### Set exercise:
Please give the title of the economics lesson mentioned in the passage below headed "A campaign for real capitalism?".

A campaign for real capitalism?

If their S-1 is to be taken at face value, the whole WeWork business model was also ‘pretend’. I might have missed something, but the only time I remember my economics teacher, Mr Watts, describing a business strategy that involves making enough money to maintain loss-making until you can drive out the competition, the lesson was called ‘Oligopoly, Monopolists and Cartels’. (It was, if my memory serves me right, a ‘bad thing’). But this seems to be an all-too-common modus operandi for new companies (especially those pesky, ‘disruptive’ ones).

Whether it ‘works’ or not really comes down to how you define the word. Does it make people rich? Undeniably. Is it sustainable and scalable? Likely not. Is it ethical? Categorically, no. So what we seem to have today isn’t capitalism at all: it’s a hollowed-out Ponzi scheme whose beneficiaries use the language of Adam Smith and David Ricardo as cover. Can we stop this and explore the original version again? You know, the one with real competition driving up quality, driving down prices and rewarding true innovation?

### Extracted records:
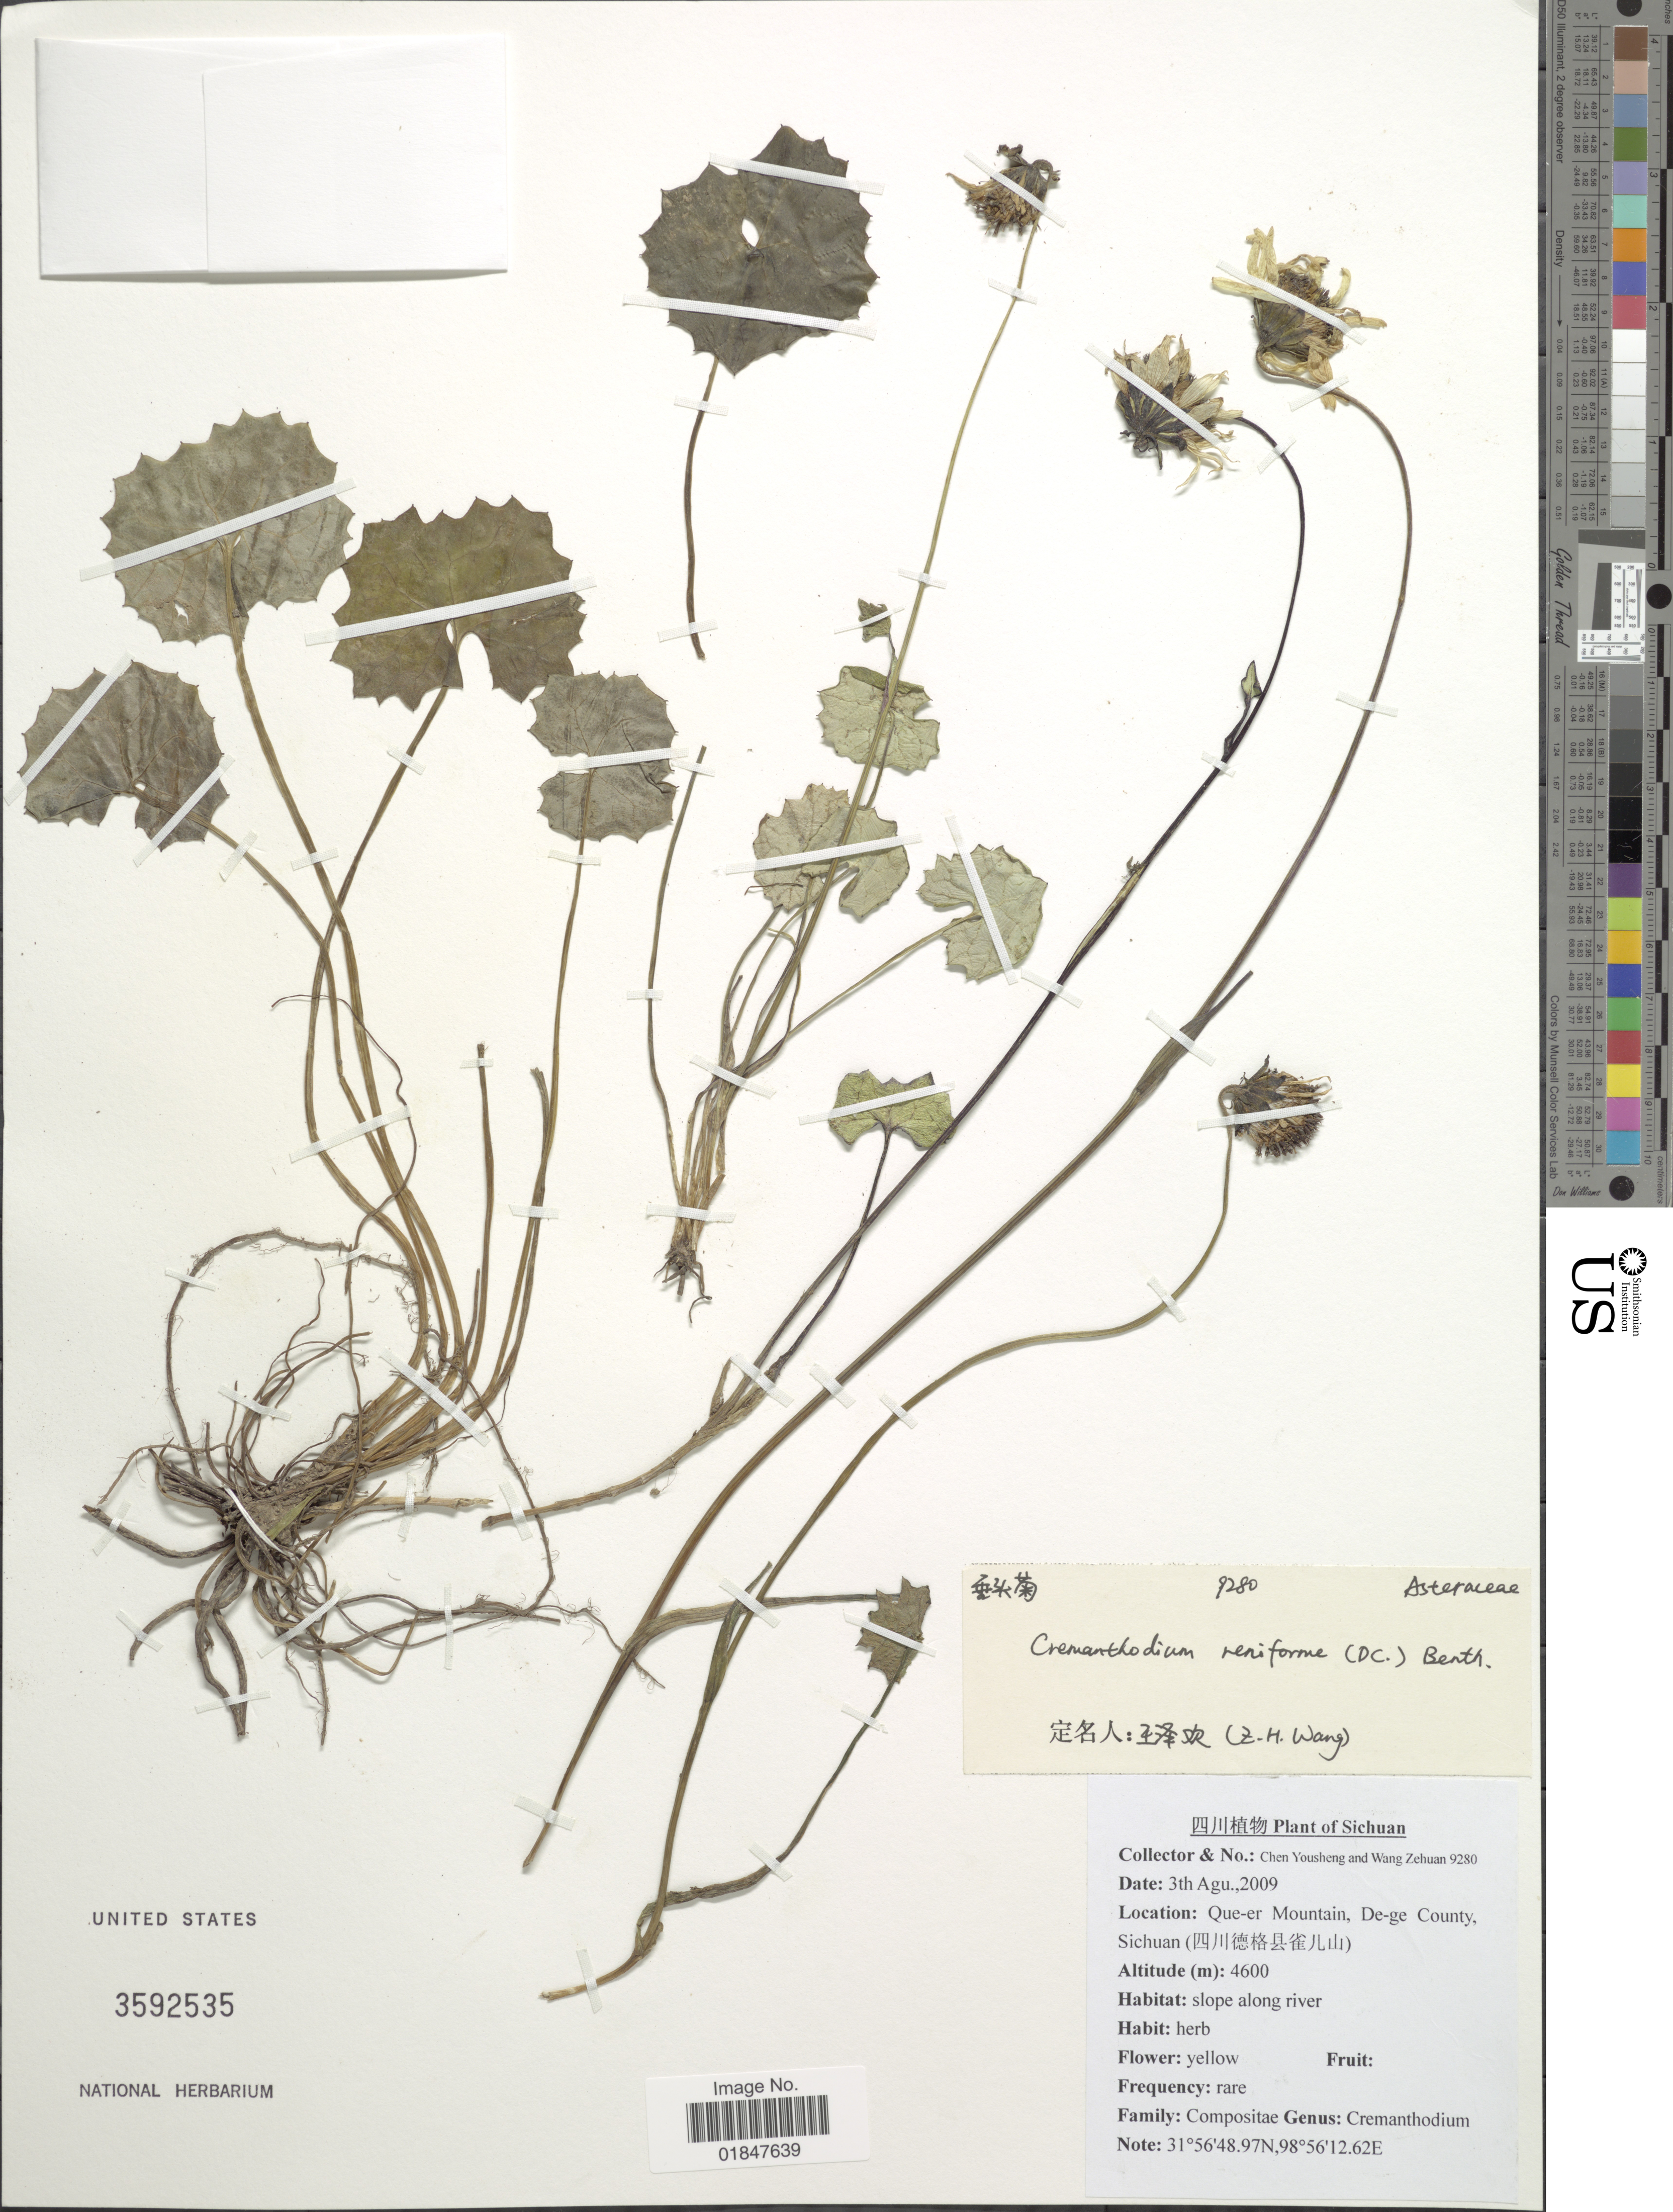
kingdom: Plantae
...
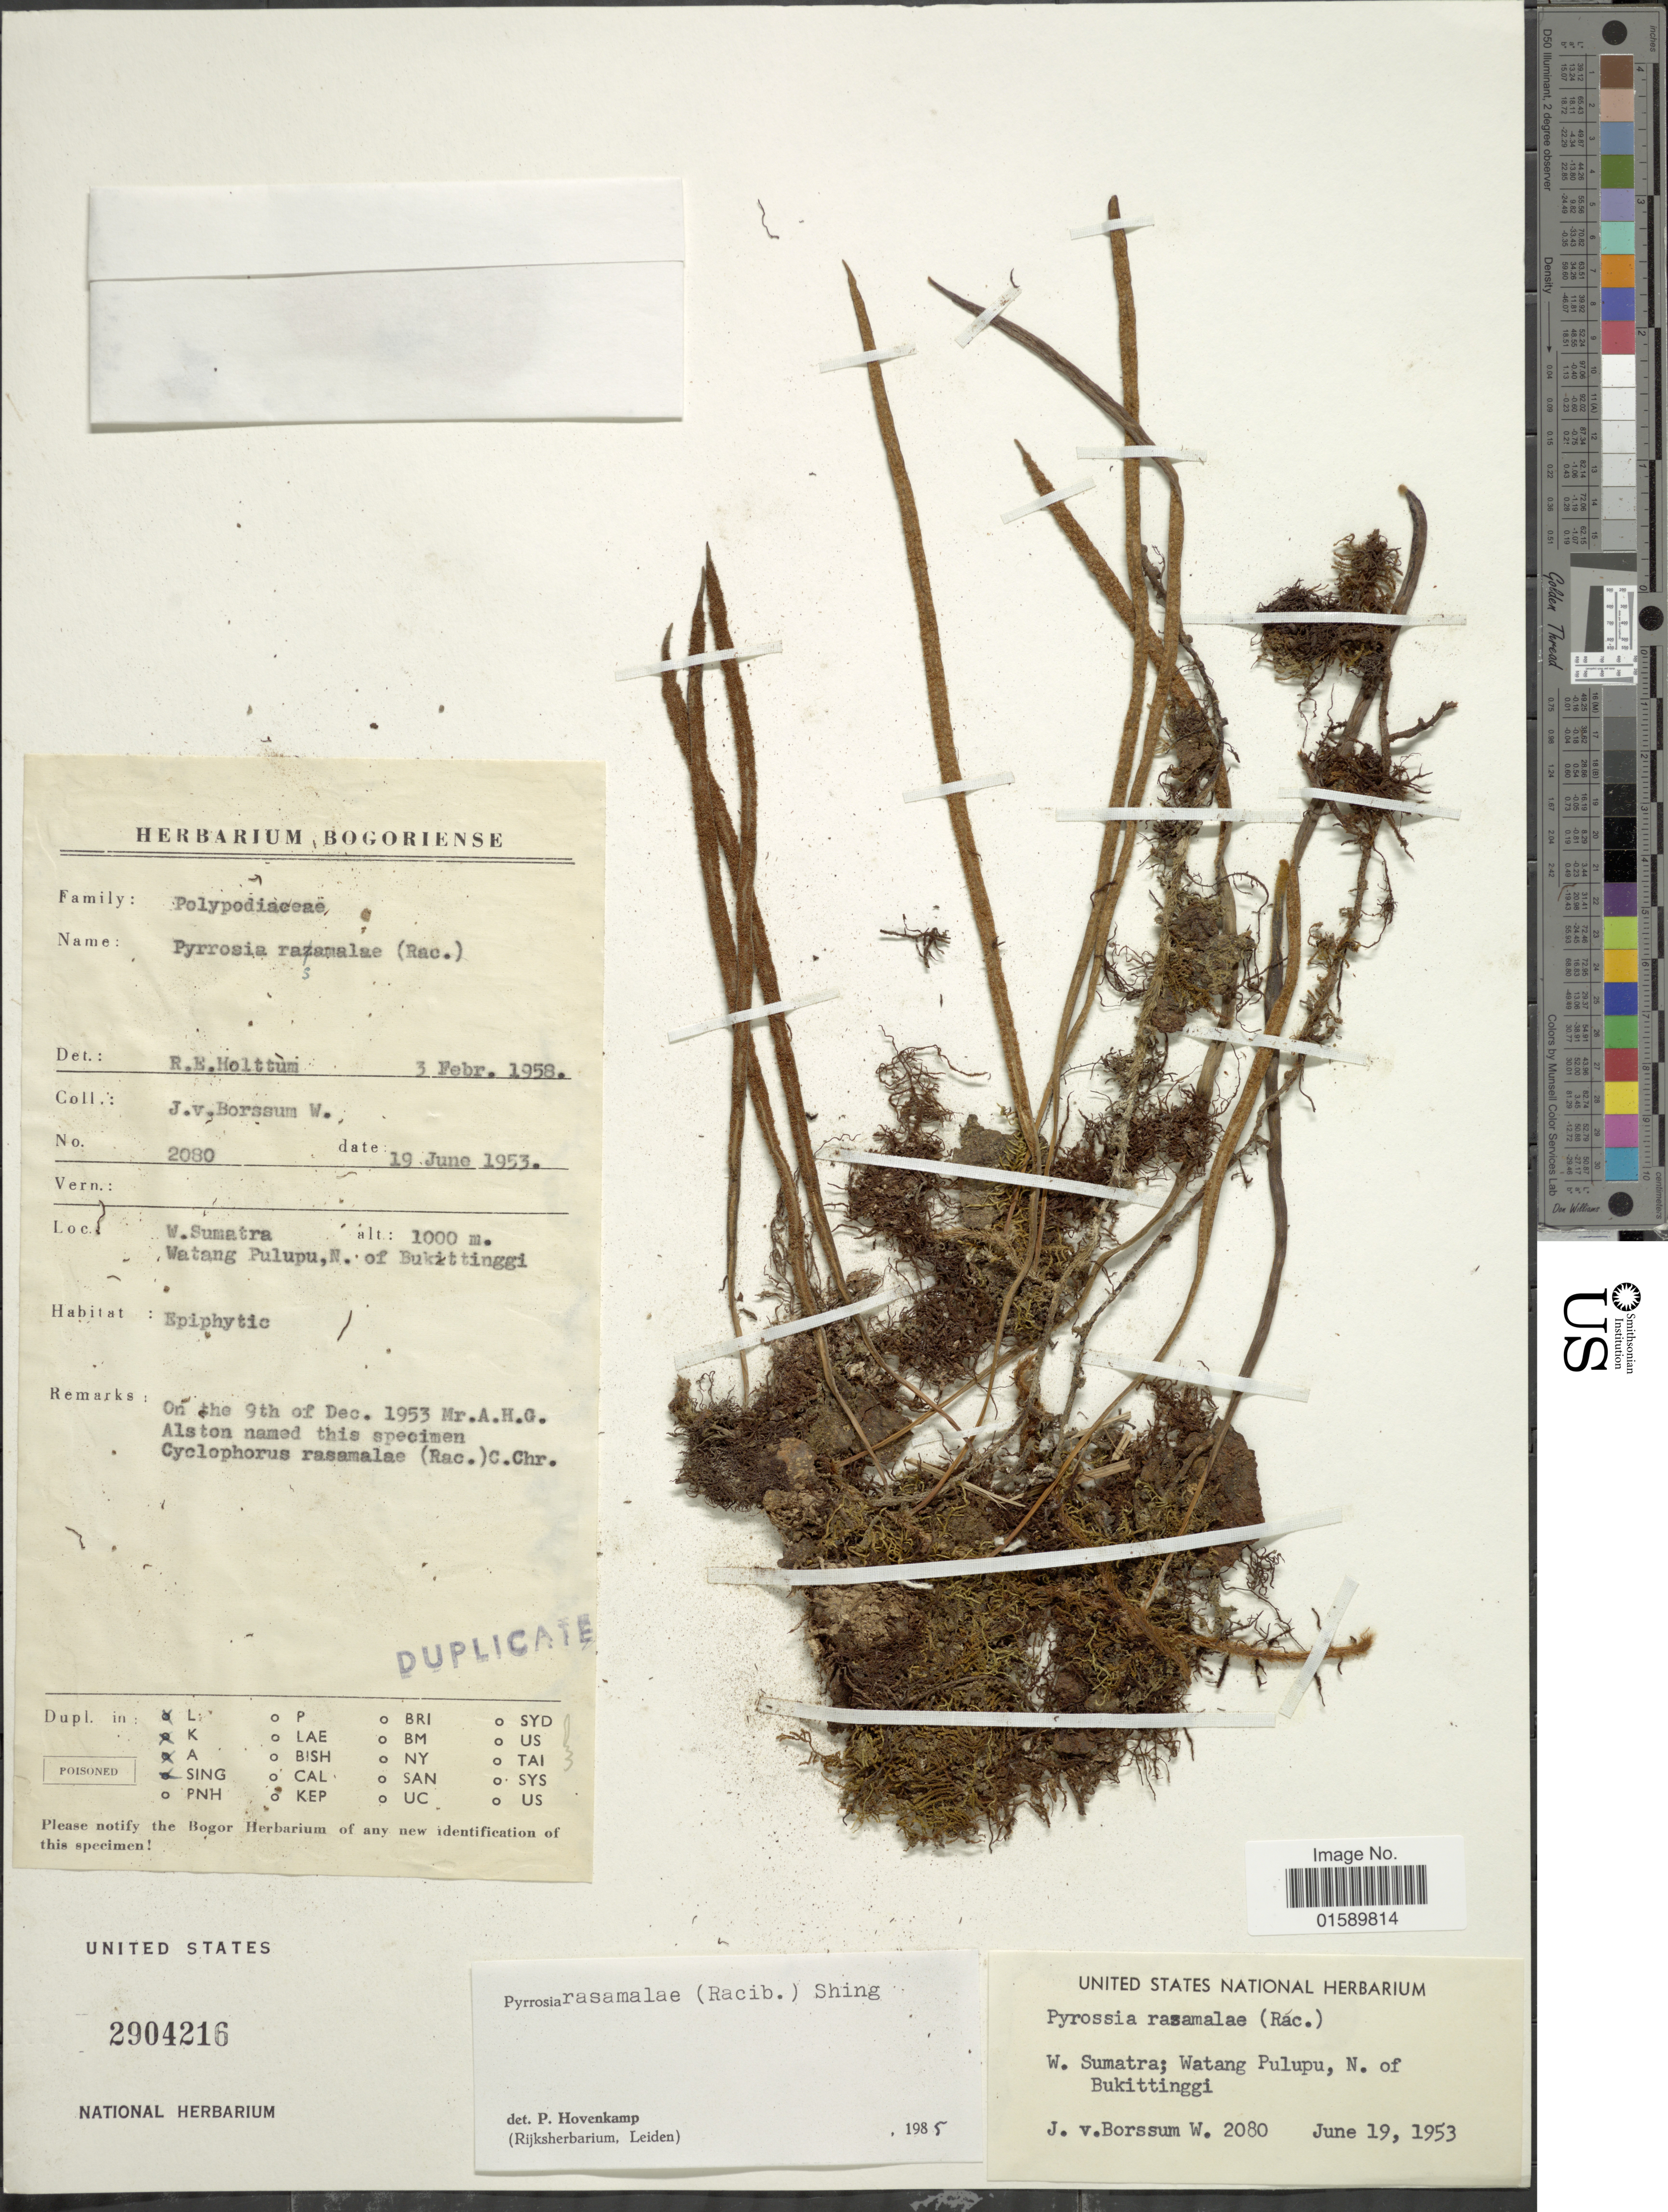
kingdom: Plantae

### Exercise output:
"Oligopoly, Monopolists and Cartels"